Until recently, all three selected media were included on the black list of Konspiratori, however, Hlavne Spravy filed a lawsuit and Bratislava II court ordered Konspiratori to remove the online news outlet from their database (Sud..., 2020). Hlavne Spravy's Sopko called the initiative of Konspiratori a fight for advertising revenues, saying they are "in a furious economic war" (Manifest... , 2020).

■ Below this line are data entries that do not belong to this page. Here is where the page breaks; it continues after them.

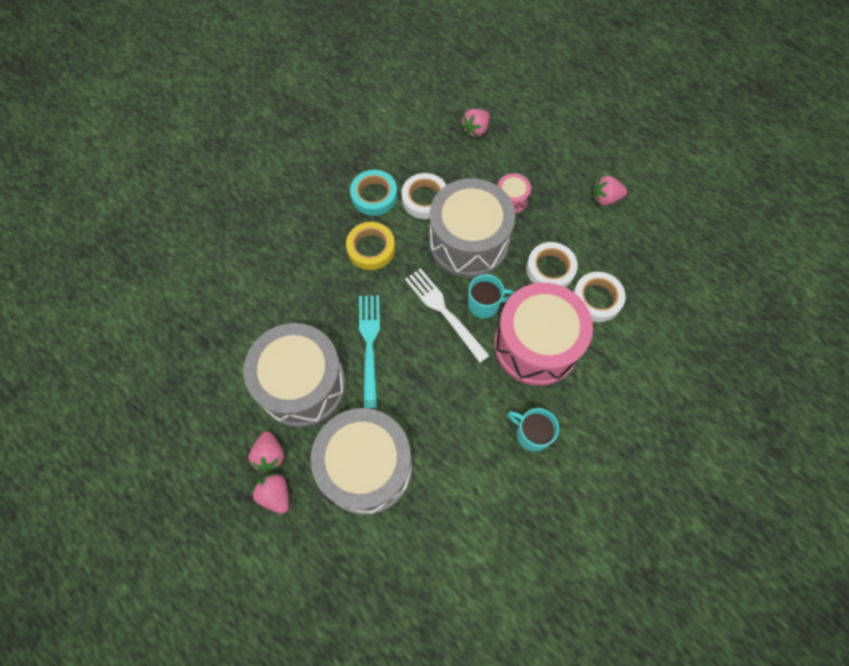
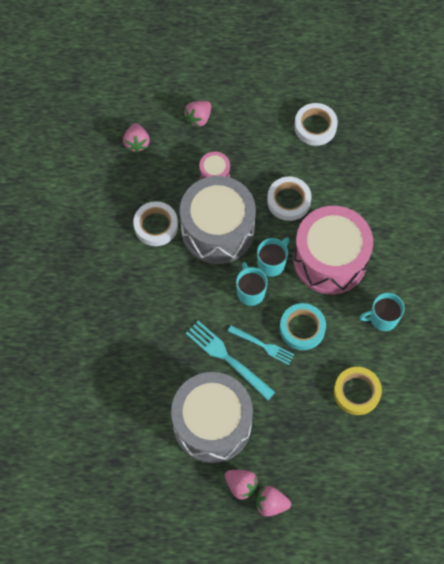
camera: 45 degrees left, 0 degrees up
grey drum [311,408,412,515] -> none
yellow tape [346,222,395,270] -> yellow tape moved to [334,367,382,415]
turquoise tape [350,170,397,216] -> turquoise tape moved to [280,303,326,350]
white fork [405,268,490,363] -> turquoise mug [236,262,268,306]
white tape [573,272,625,322] -> white tape moved to [294,103,338,146]
pink strawberry [593,176,627,206] -> pink strawberry moved to [184,101,211,127]
none -> turquoise fork [228,325,295,365]

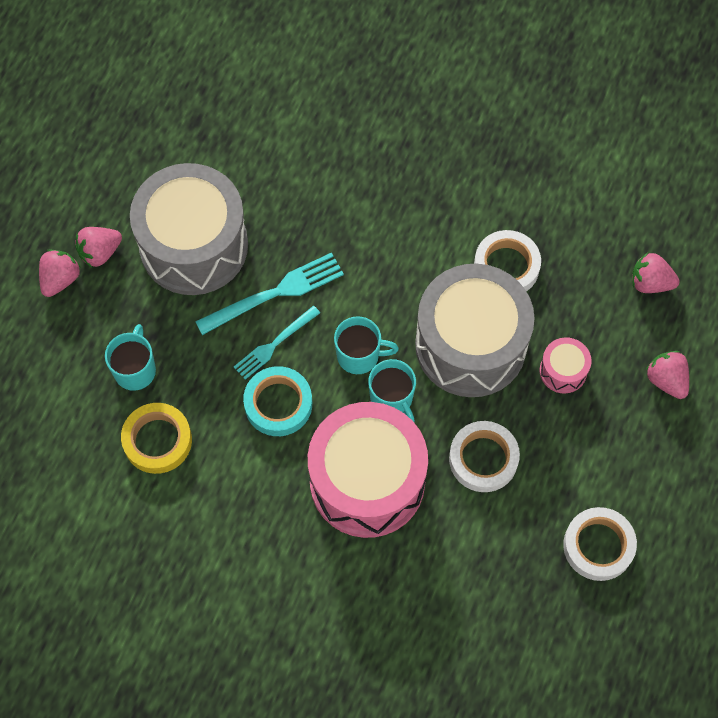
camera: 110 degrees right, 0 degrees up
turquoise mug [359,293,405,331] -> turquoise mug moved to [105,324,156,391]

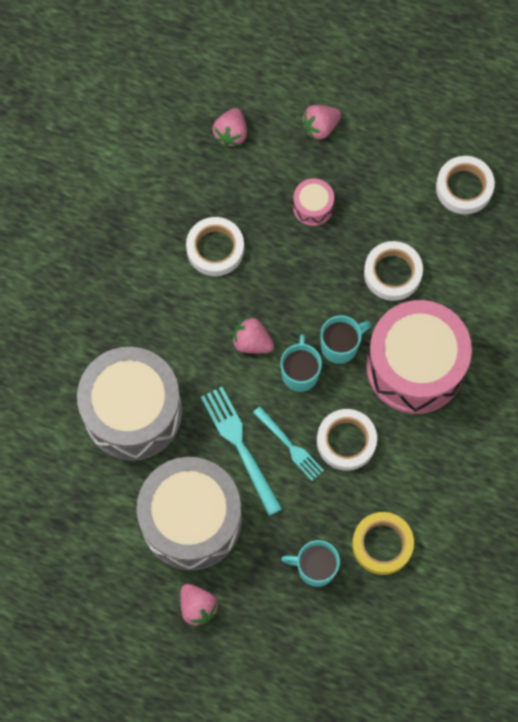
camera: 90 degrees left, 5 degrees up
pink strawberry [39,249,81,297] -> pink strawberry moved to [232,317,274,353]
turquoise tape [243,366,312,436] -> white tape [317,409,377,471]
grey drum [415,264,535,397] -> grey drum moved to [77,347,182,461]

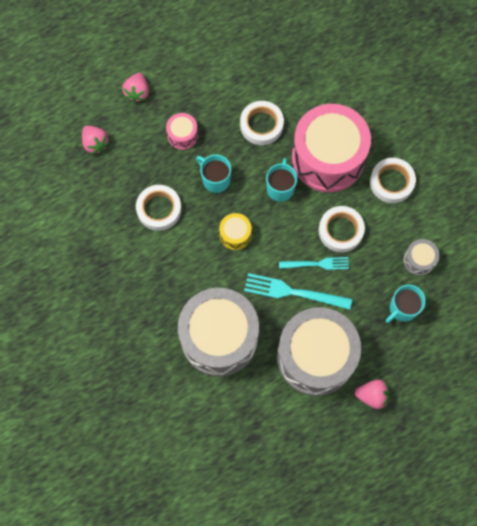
camera: 50 degrees left, 0 degrees up
pink strawberry [232,317,274,353] -> yellow drum [219,213,252,250]
turquoise mug [281,334,322,392] -> turquoise mug moved to [196,155,231,193]
yellow tape [352,512,414,575] -> grey drum [403,239,440,276]
white tape [436,156,495,214] -> white tape moved to [370,158,416,203]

According to a survey conducted by Slovak polling agency Focus in 2019, both Hlavne Spravy and Zem a Vek would be recommended to students by more than a half of teachers (57 and 53 percent respectively). Website InfoVojna would be recommended by 20 per cent of the respondents. In their reports on the poll, which was conducted for People2people project, mainstream media called it an alarming sign (Goda, 2019). From the situation described above, the divide between mainstream and alternative is clear. However, when comparing the typical features of mainstream and alternative media, we can see that Hlavne Spravy takes on a lot of those of mainstream media. According to some analysts, it is the similarities with mainstream media that make Hlavne Spravy so popular. They believe the choice of the name, borrowing features from mainstream media might have been intentional as they bring the notion of trustworthiness to the media (Snidl, 2016).

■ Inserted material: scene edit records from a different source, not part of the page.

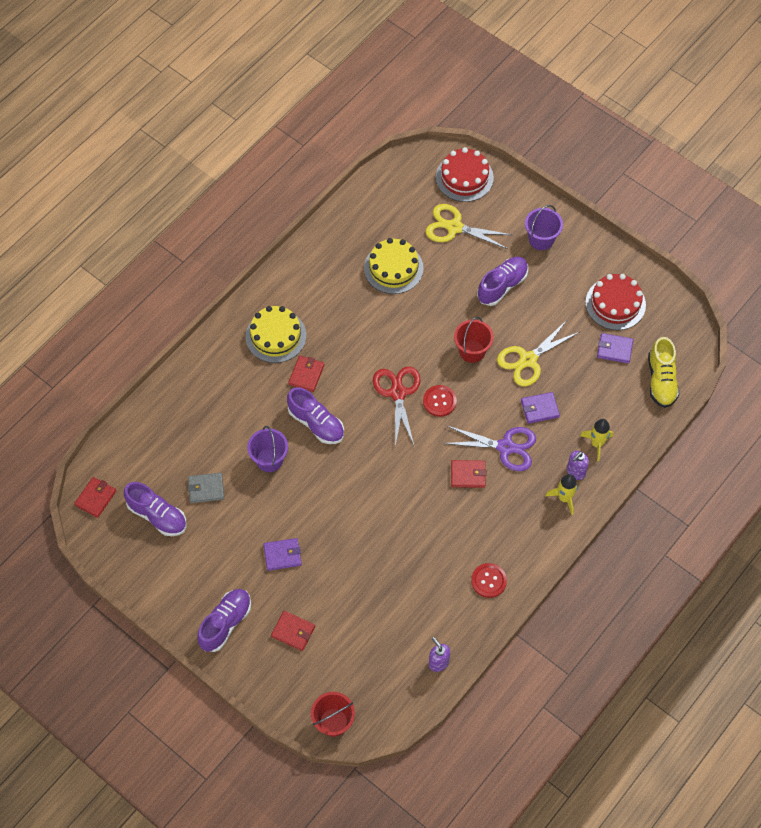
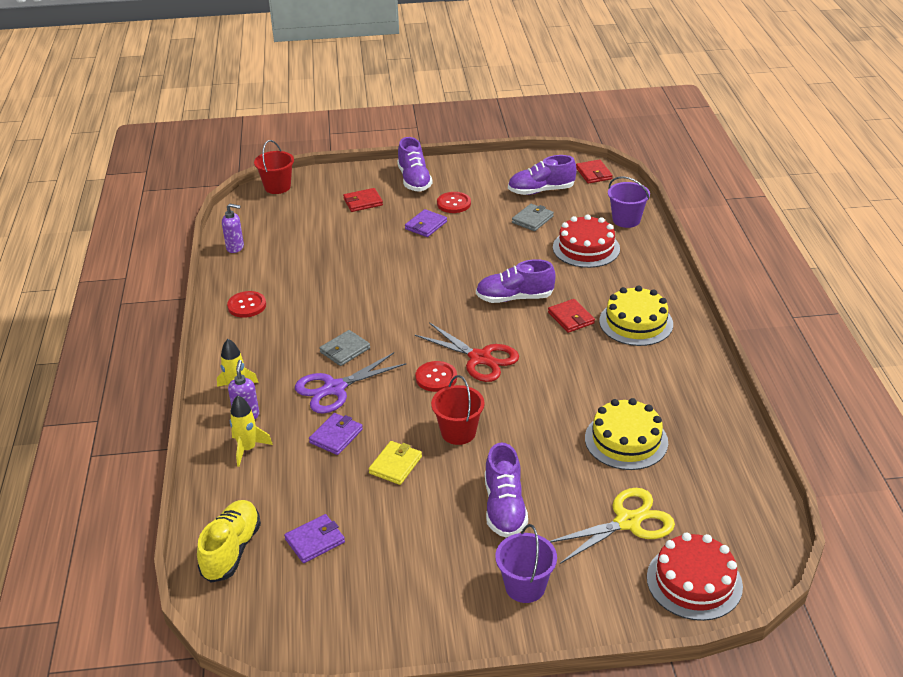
camera: 135 degrees right, 25 degrees down
purple bucket [247,426,288,472] -> purple bucket moved to [608,176,650,228]
red wallet [451,460,487,488] -> grey wallet [319,330,370,366]
yellow scissors [497,319,579,386] -> yellow wallet [369,441,422,485]
red cake [585,274,646,330] -> red cake moved to [553,214,620,268]
yellow shoe [648,337,679,408] -> yellow shoe turned 60 degrees clockwise [197,500,261,583]
none -> red button [437,192,471,213]

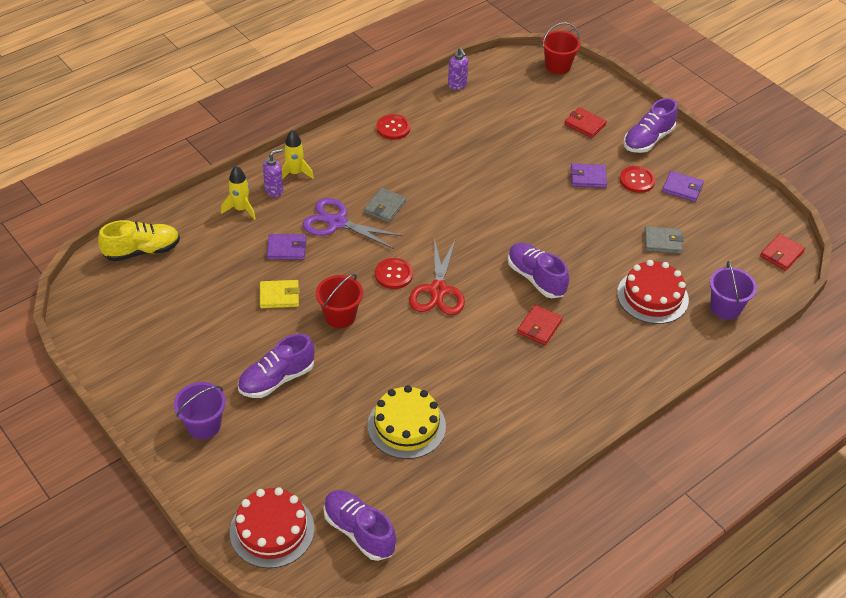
camera: 55 degrees right, 10 degrees up
purple wallet [284,514,345,563] -> purple wallet moved to [662,171,704,202]
grey wallet [319,330,370,366] -> grey wallet turned 75 degrees counterclockwise [364,188,406,223]
purple shoe [508,155,577,195] -> purple shoe moved to [323,490,396,561]
yellow scissors [549,488,675,564] -> none
yellow cake [599,286,673,346] -> none

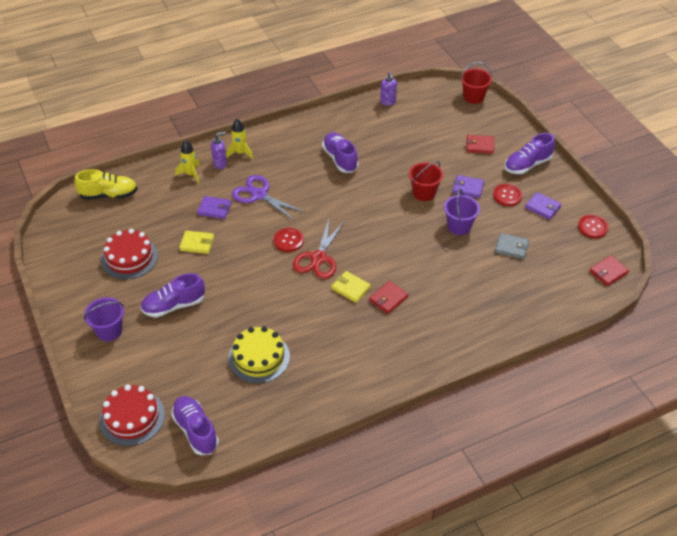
camera: 15 degrees right, 0 degrees up
red bucket [316,274,363,328] -> red bucket moved to [409,161,443,201]
grey wallet [364,188,406,223] -> none
red button [376,114,411,140] -> red button moved to [578,215,609,238]
purple shoe [508,243,569,298] -> purple shoe moved to [322,132,358,173]
red wallet [564,107,607,138] -> red wallet turned 45 degrees counterclockwise [466,135,494,154]
red cake [617,260,689,324] -> red cake moved to [101,229,158,279]
purple bucket [710,261,757,320] -> purple bucket moved to [444,189,480,235]
none -> yellow wallet [331,271,371,303]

Additionally, there is an aspect of Hlavne Spravy that we find interesting and consider it worth a mention. We believe that the popularity of Hlavne Spravy might be also connected to the fact that they provide their audience with a quite large number of news stories every day from various areas. Providing their readers a daily dose of news from home, world, economy or sports might also lead to lessening the need of their audiences to turn to mainstream media for more comprehensive collection of news on daily basis. In general, daily format is not very usual for alternative media. Due to organizational and funding reasons, alternative media produce less articles, therefore a more typical format is weekly. That is why readers typically have to turn to mainstream media for the most current news. However, in Slovakia there are more examples of such alternative media apart from Hlavne Spravy.

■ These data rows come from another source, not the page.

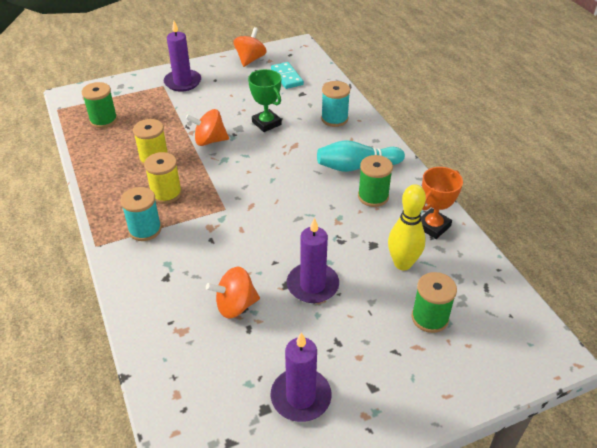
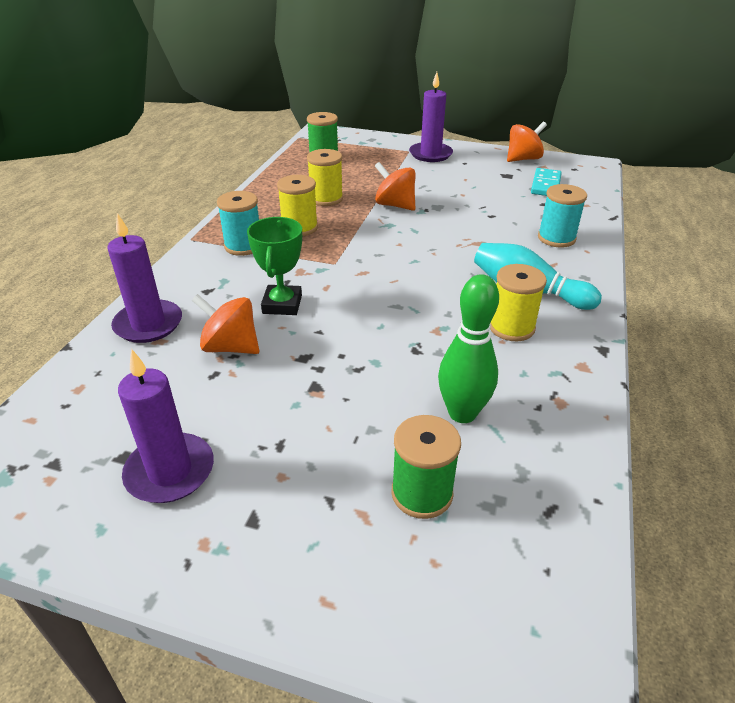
camera: 40 degrees right, 5 degrees down
green trophy [248,69,282,132] -> green trophy moved to [247,217,302,315]
purple candle [287,217,339,303] -> purple candle moved to [108,213,182,343]
green spool [358,155,393,207] -> yellow spool [490,264,547,341]
yellow bowling pin [388,184,426,270] -> green bowling pin [438,274,499,423]
orange trophy [421,167,463,239] -> none

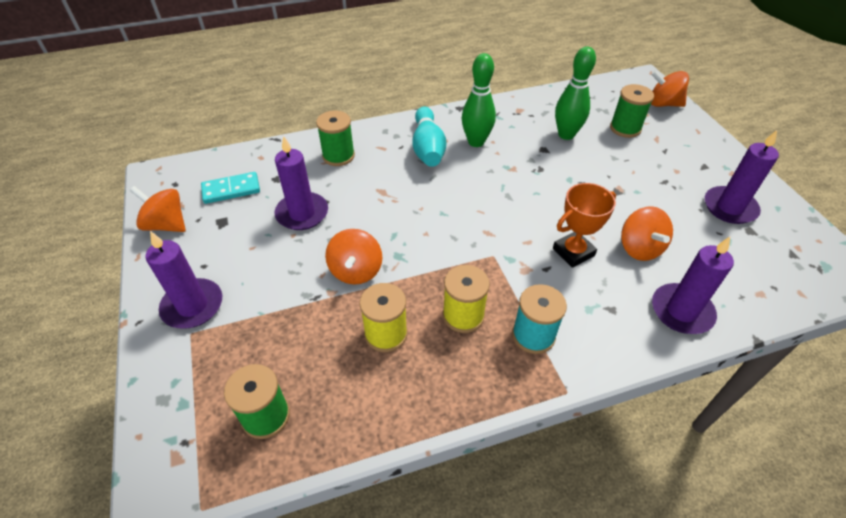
camera: 125 degrees left, 10 degrees up
green trophy [247,217,302,315] -> orange trophy [553,183,616,268]
yellow spool [490,264,547,341] -> green bowling pin [462,53,496,147]
turquoise spool [538,184,587,248] -> green spool [316,111,355,166]
none -> purple candle [275,136,328,230]
none -> orange spinning top [651,70,689,107]

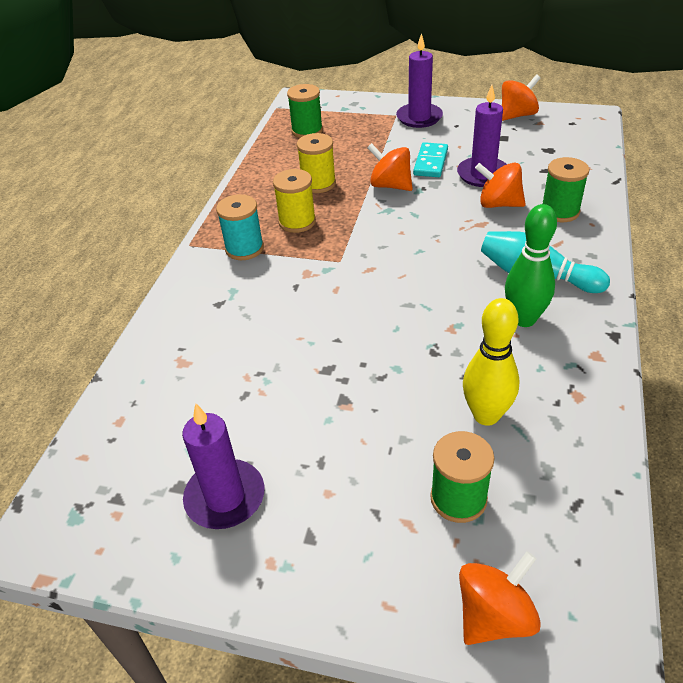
camera: 125 degrees right, 5 degrees down
turquoise domino [201,172,260,204] -> turquoise domino moved to [413,142,448,177]
orange trophy [553,183,616,268] -> none
green bowling pin [555,46,596,140] -> yellow bowling pin [463,298,519,426]
orange spinning top [621,206,673,261] -> orange spinning top moved to [475,162,526,208]
purple candle [652,237,734,334] -> none

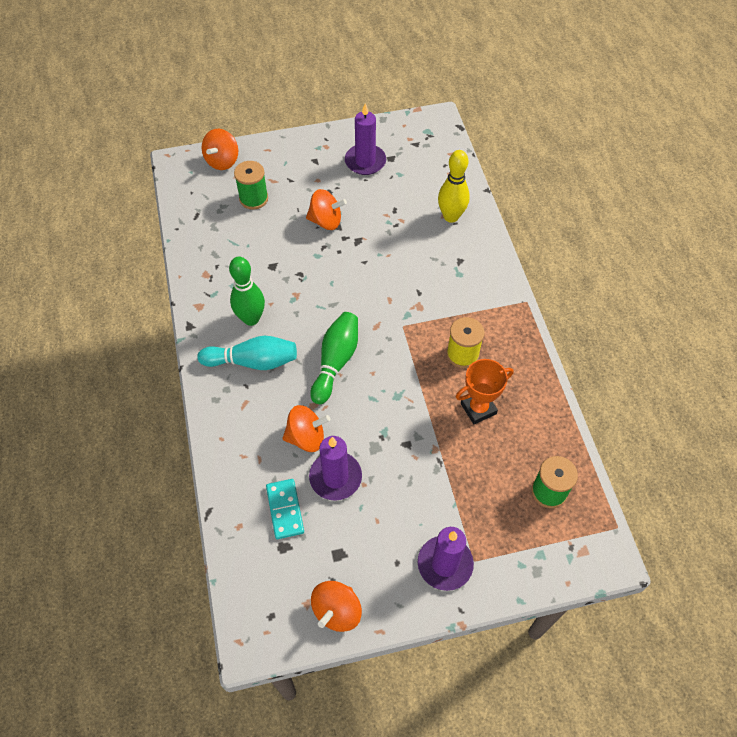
camera: 150 degrees right, 15 degrees up
turquoise spool [216,194,264,260] -> none
yellow spool [297,133,336,193] -> orange trophy [456,359,514,424]
orange spinning top [367,143,413,191] -> orange spinning top moved to [306,189,347,230]
turquoise domino [413,142,448,177] -> turquoise domino moved to [266,479,304,539]
yellow bowling pin [463,298,519,426] -> yellow bowling pin moved to [438,150,470,223]
green spool [543,157,589,222] -> none
none -> green bowling pin [310,312,358,404]

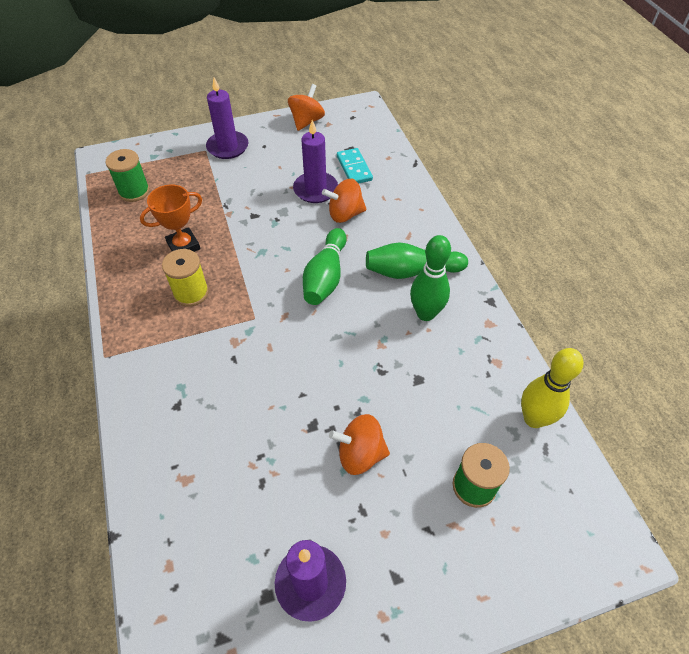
camera: 175 degrees right, 5 degrees down
turquoise bowling pin [197,336,297,370] -> green bowling pin [366,242,468,279]
orange spinning top [202,129,238,170] -> none
yellow bowling pin [438,150,470,223] -> yellow bowling pin moved to [521,348,583,428]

This recent tendency can further contribute to confusion among readers and further complicate orientation in complex world of digital media. Based on the results of the analysis, we believe that these tendencies to mimic mainstream media practices and visuals are intentional and are taken to increase the alternative outlet's trustworthiness and thus increase the media's readership. However, this is a rather recent development and requires further attention from researchers. Investigating alternative online media for signs of similar trends in other European countries is necessary. Moreover, these findings need to be further verified through methods of qualitative and quantitative research namely, narrative qualitative method, as well as discourse and comparative analyses.